Problem details:
Please repeat the records below word for word, starting at their first line and ending at the line that contains "genus: Taraxacum", with both of those lines included. Leave the pictures out of your answer.

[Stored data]
(begin)

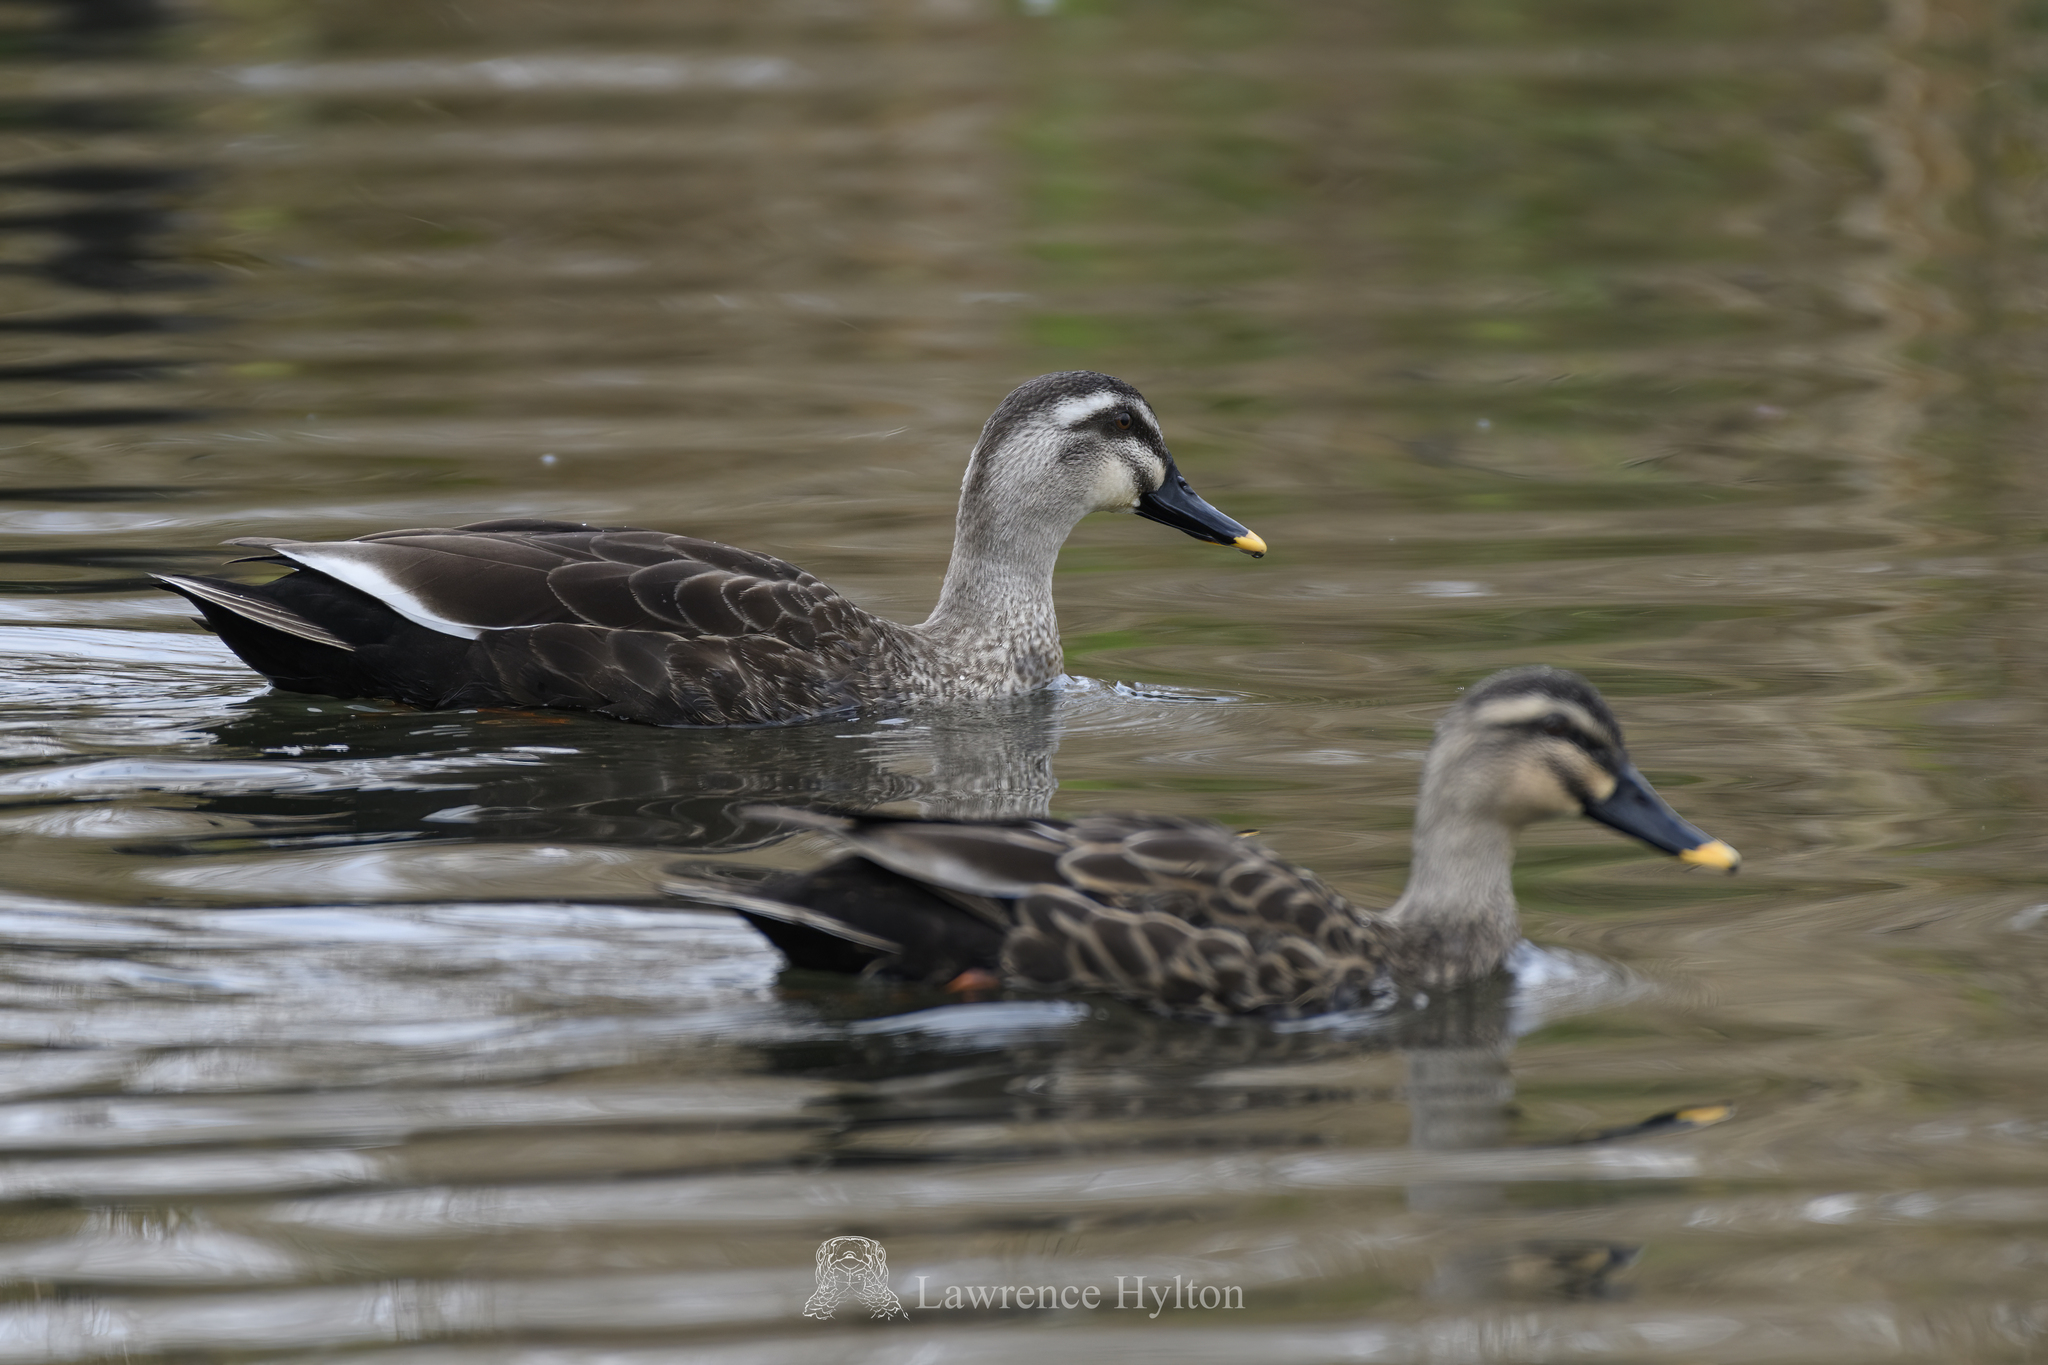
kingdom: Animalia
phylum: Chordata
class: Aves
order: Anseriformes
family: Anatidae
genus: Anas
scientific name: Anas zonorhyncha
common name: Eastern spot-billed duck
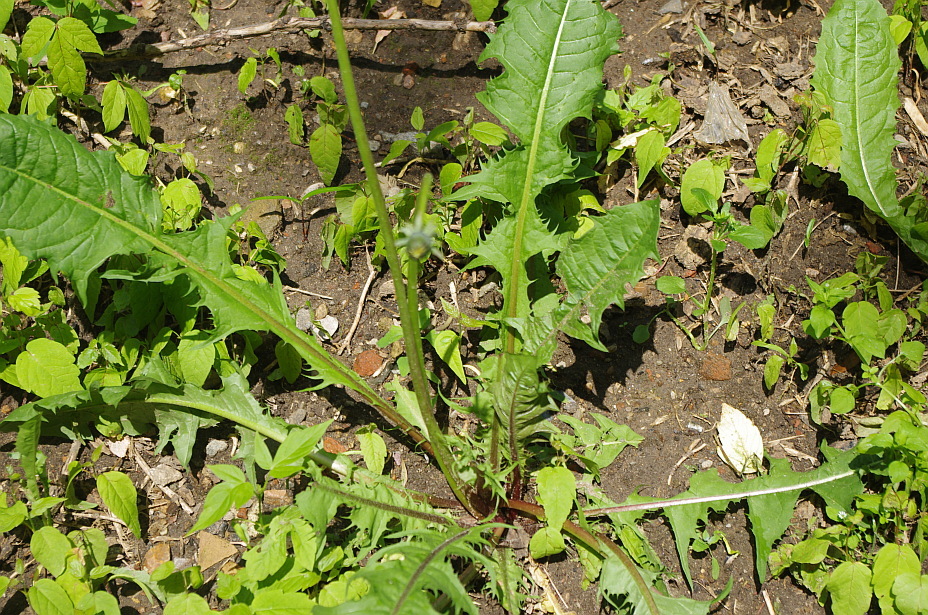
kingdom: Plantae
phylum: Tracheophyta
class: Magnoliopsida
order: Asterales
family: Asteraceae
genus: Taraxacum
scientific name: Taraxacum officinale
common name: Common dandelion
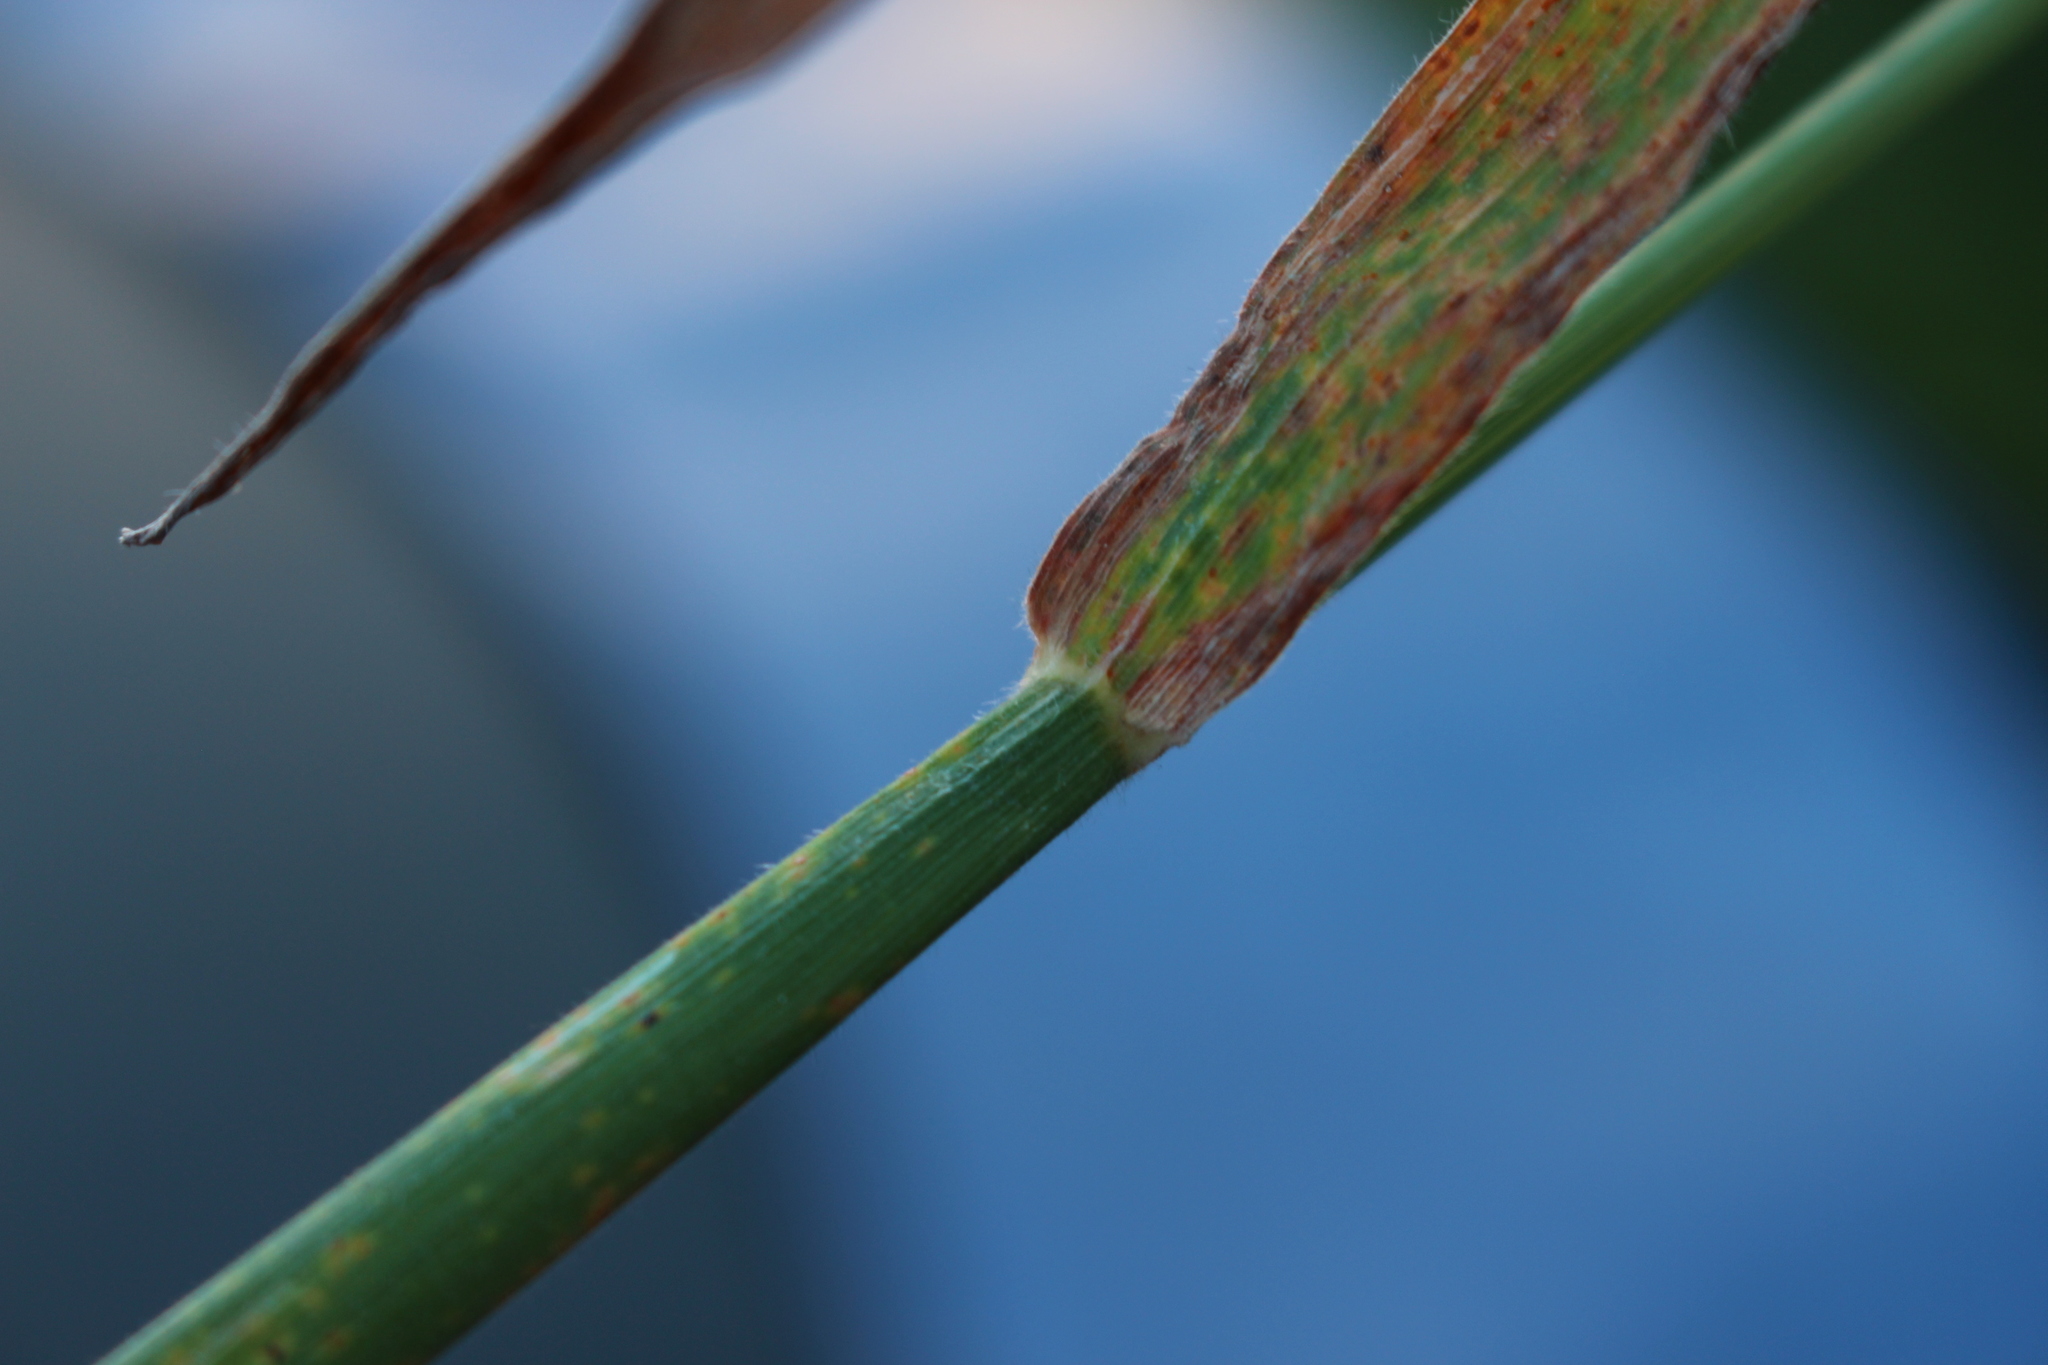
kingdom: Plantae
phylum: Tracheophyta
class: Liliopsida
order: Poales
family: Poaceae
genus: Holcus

(end)

Output of the exercise:
kingdom: Animalia
phylum: Chordata
class: Aves
order: Anseriformes
family: Anatidae
genus: Anas
scientific name: Anas zonorhyncha
common name: Eastern spot-billed duck
kingdom: Plantae
phylum: Tracheophyta
class: Magnoliopsida
order: Asterales
family: Asteraceae
genus: Taraxacum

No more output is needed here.